The first time, Mr Smith answered the call. He said: "I informed the caller that I was registered with the telephone preference service and asked not to have any more calls. He said he would make a note."

Mr Smith, who is in his 50s and works from home, went on: "He described it as a market research call, ringing on behalf of Mark Garnier 'your prospective parliamentary candidate', wondering if there were any issues I wanted to raise."

He added: "The second call was the same day, half an hour later - after requesting not to be called again. He said that time he wanted to speak to my wife, Christine."

Mr Smith thought that was the end of the matter until the third call.

He went on: "It's not a party political thing - it's an irritation."

Rock is represented on Wyre Forest District Council and is set, eventually, to be included in Wyre Forest for general election purposes, although not in time for the next one, expected this year.

Mr Garnier offered his apologies to Mr Smith, saying he would contact Conservative Central Office in London to try to get the problem sorted out.

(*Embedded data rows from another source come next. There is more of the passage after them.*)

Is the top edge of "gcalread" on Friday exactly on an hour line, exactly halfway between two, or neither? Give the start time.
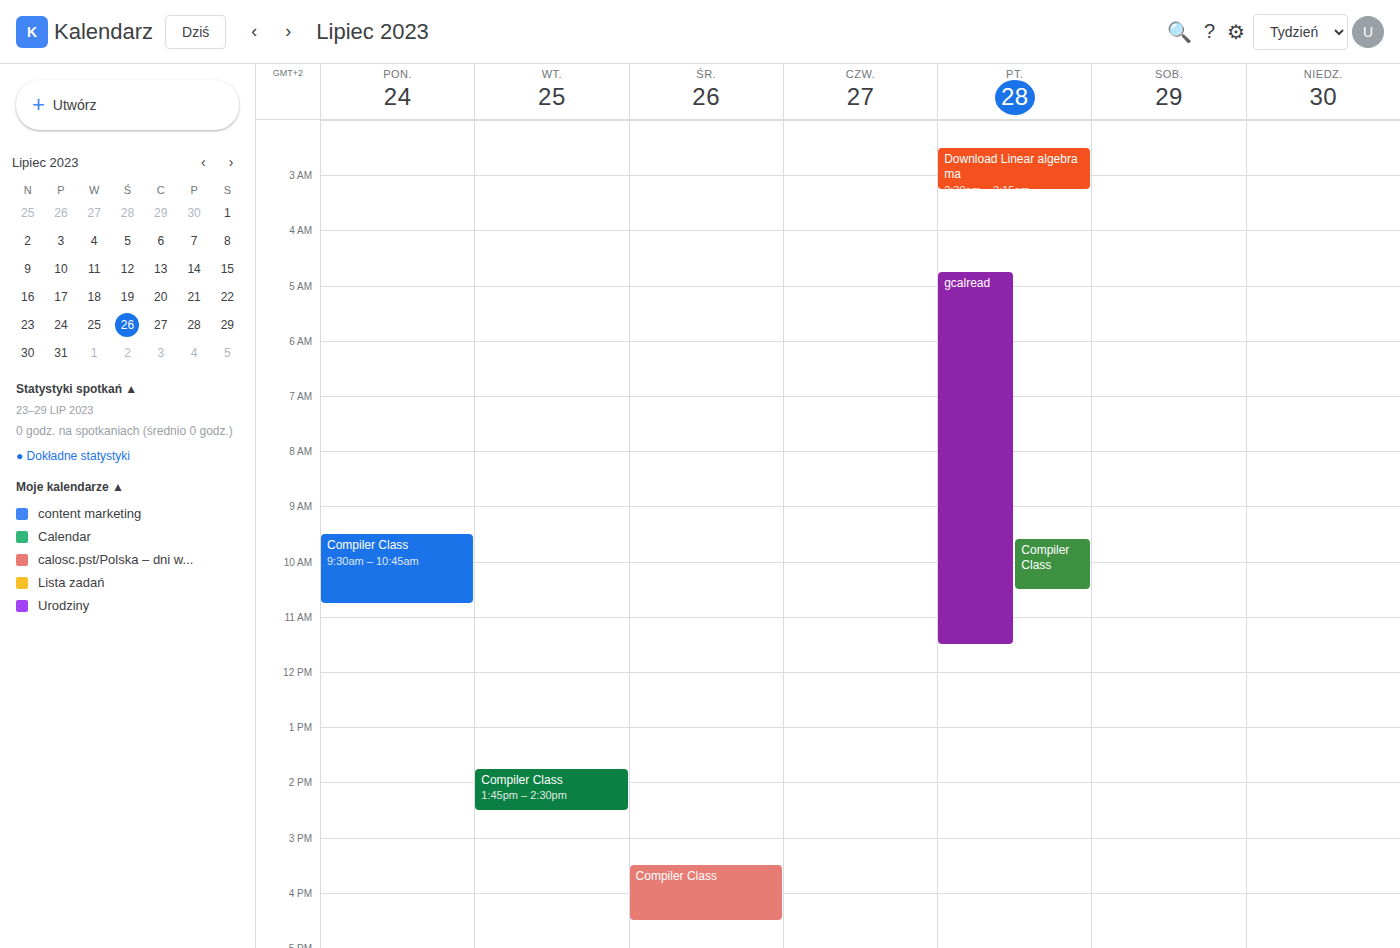
4:45 AM -- neither: three quarters of the way from the 4 AM line to the 5 AM line.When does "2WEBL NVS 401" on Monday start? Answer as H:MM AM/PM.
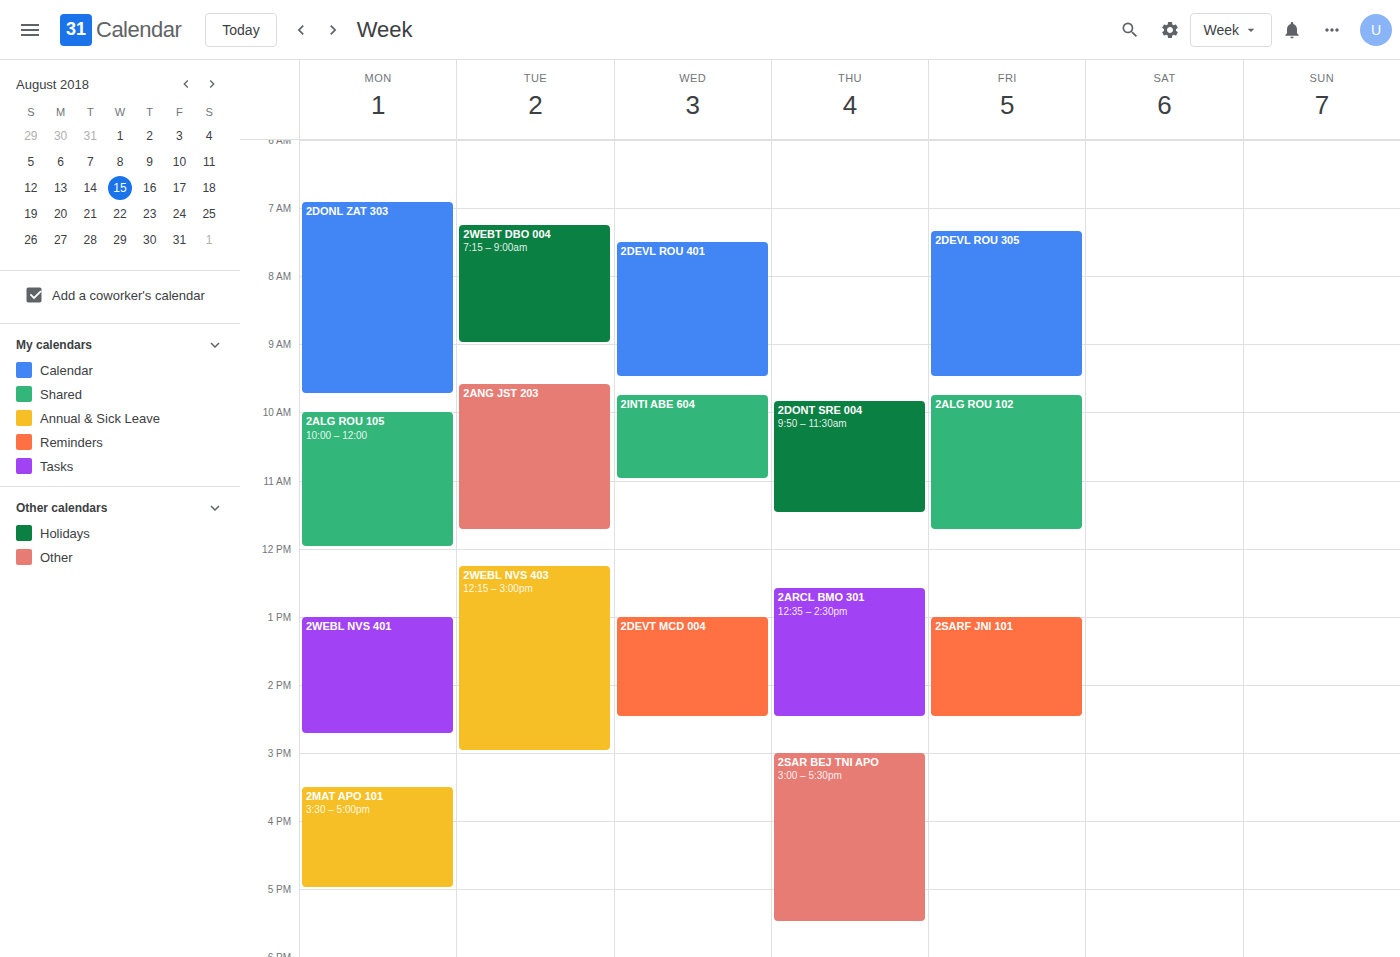
1:00 PMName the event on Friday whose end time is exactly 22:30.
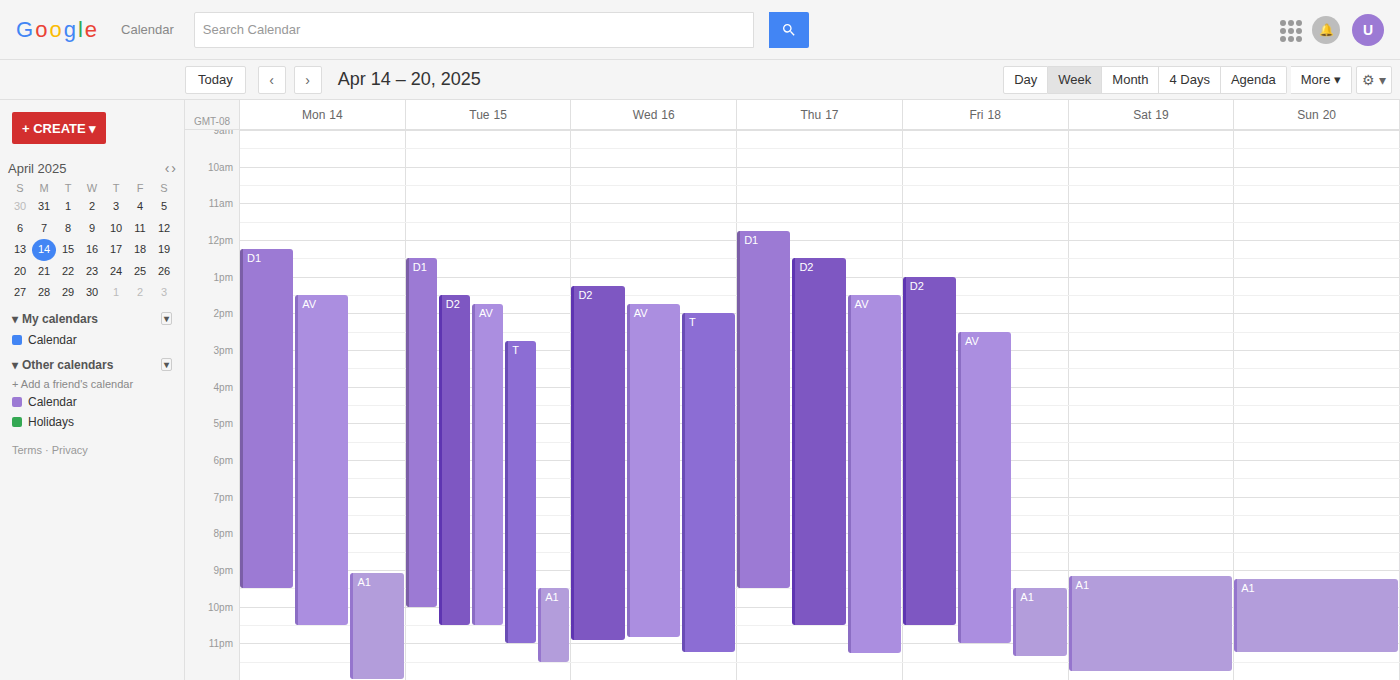
"D2"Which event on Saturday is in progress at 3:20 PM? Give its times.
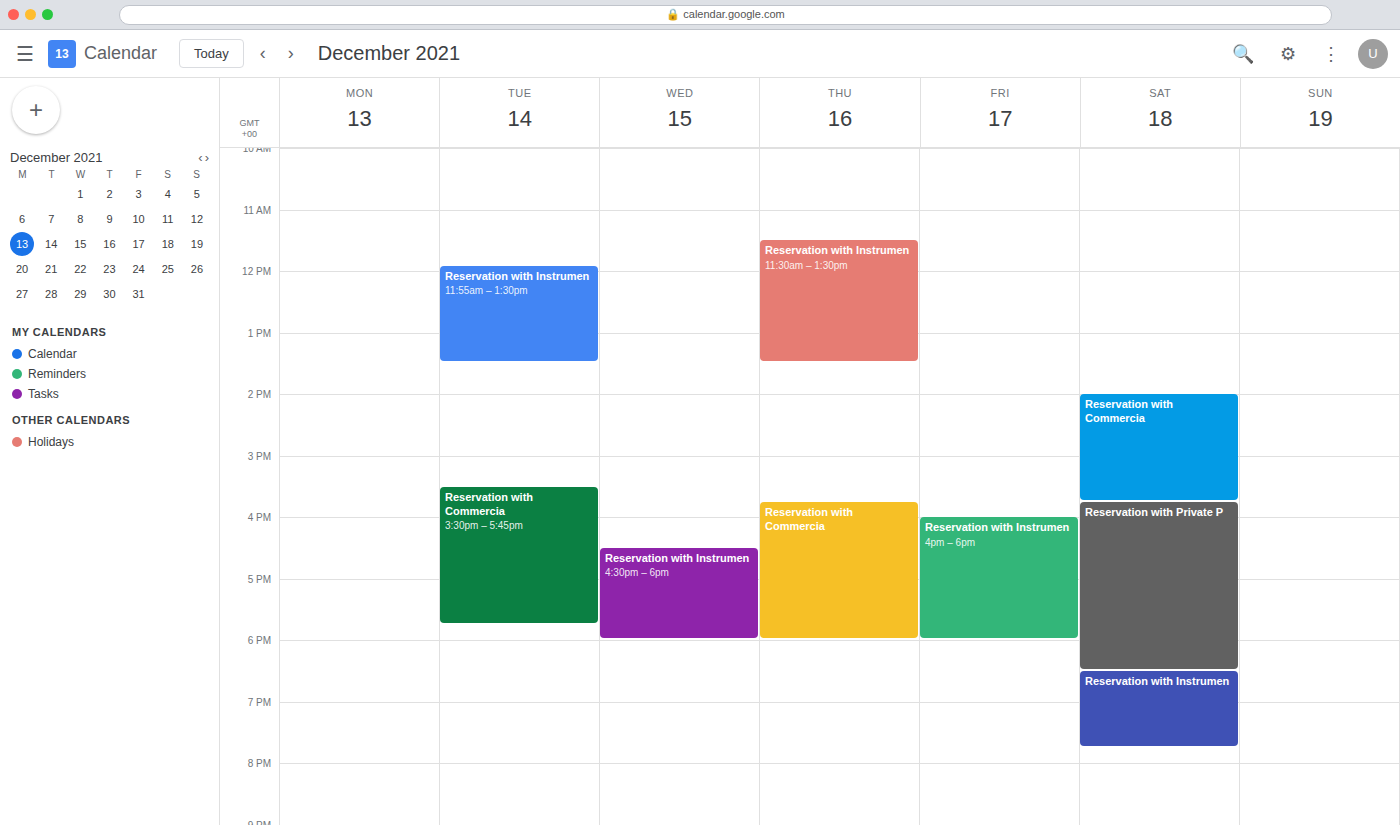
"Reservation with Commercia", 2:00 PM to 3:45 PMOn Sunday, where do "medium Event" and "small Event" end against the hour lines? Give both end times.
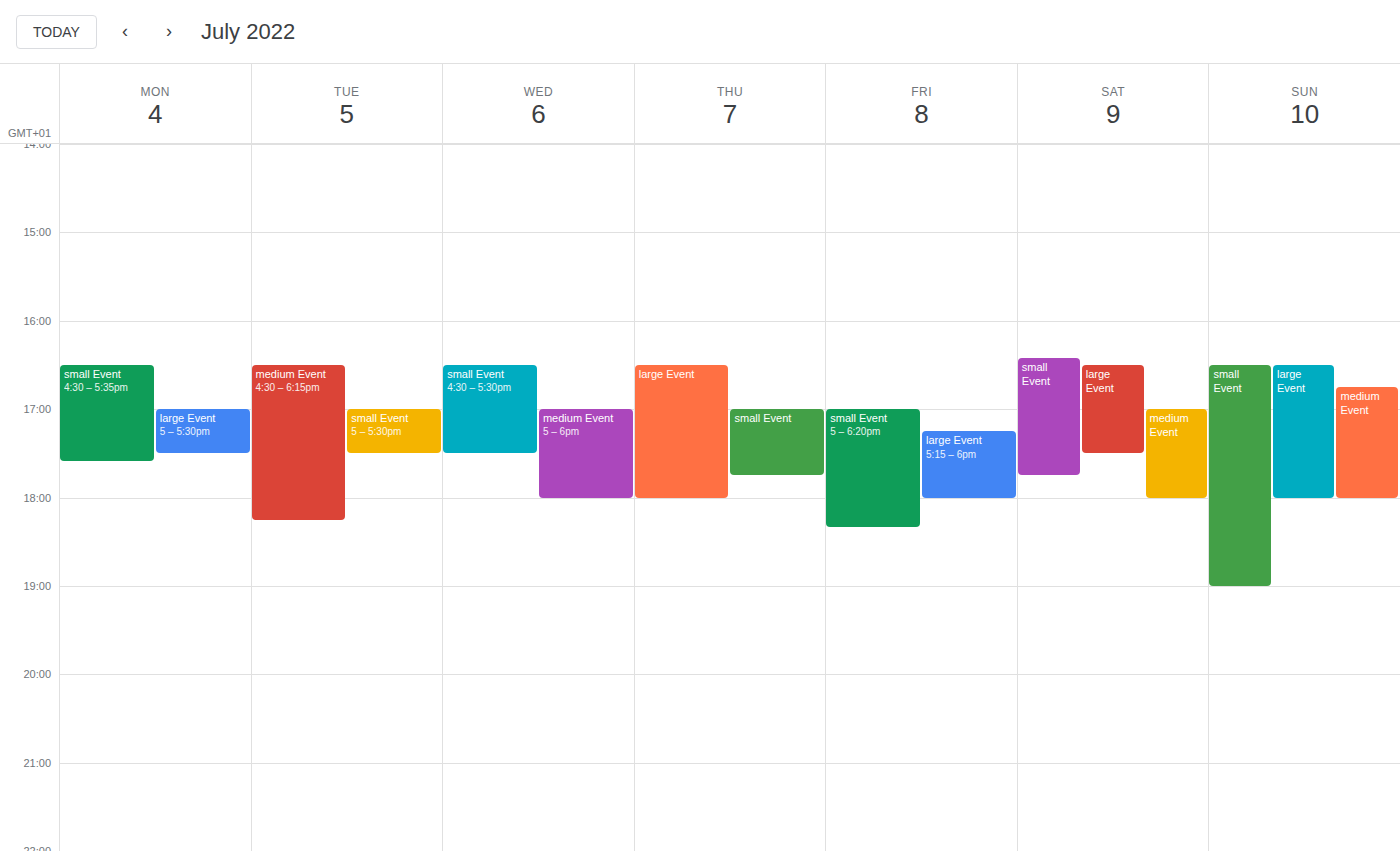
"medium Event": 6:00 PM, exactly on the 6 PM line. "small Event": 7:00 PM, exactly on the 7 PM line.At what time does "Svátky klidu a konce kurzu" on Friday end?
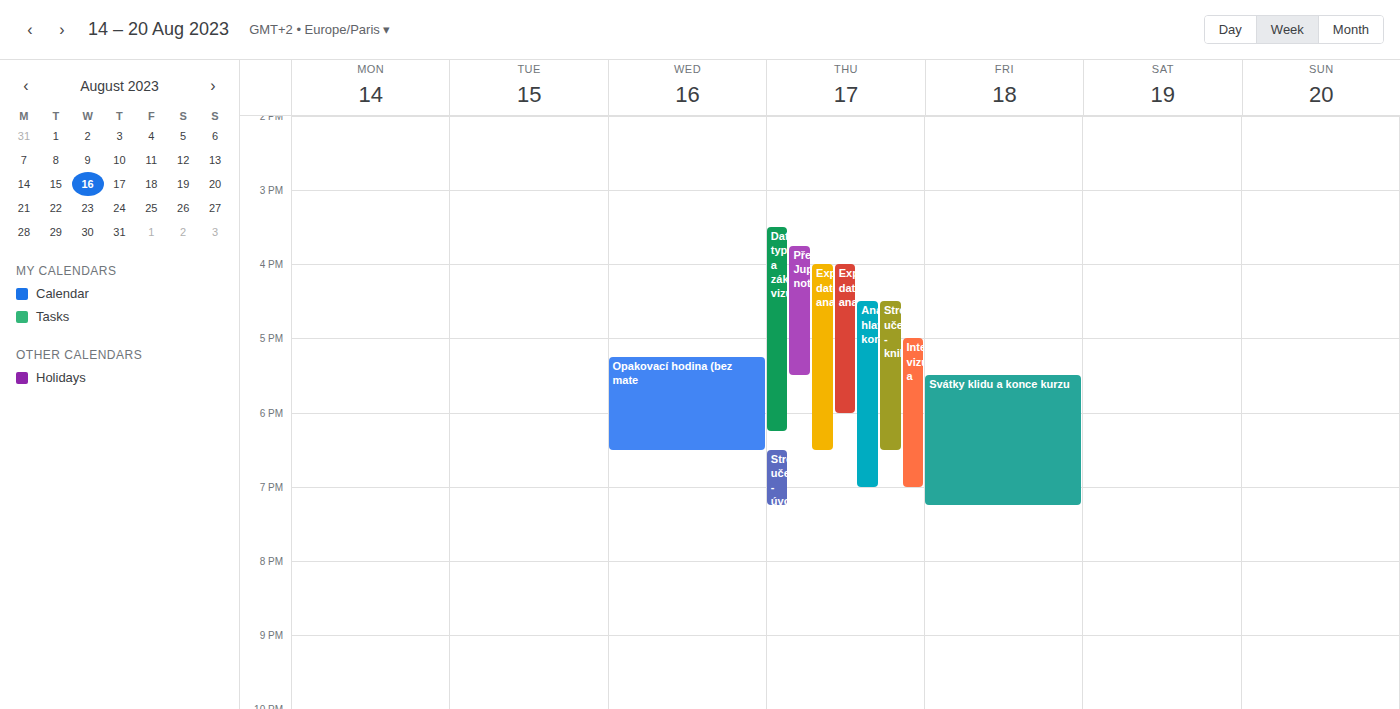
7:15 PM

"The incredible difficulty with Rock is on the computer system we have," said Mr Garnier, "When we're fighting district council elections here, we include Rock. When we're fighting parliamentary campaigns, what happens is that Rock isn't taken off.

"This is causing a certain amount of confusion. I have told Central Office several times."

He said the system was "85 per cent accurate" but acknowledged: "If people get called three times it's causing a real problem."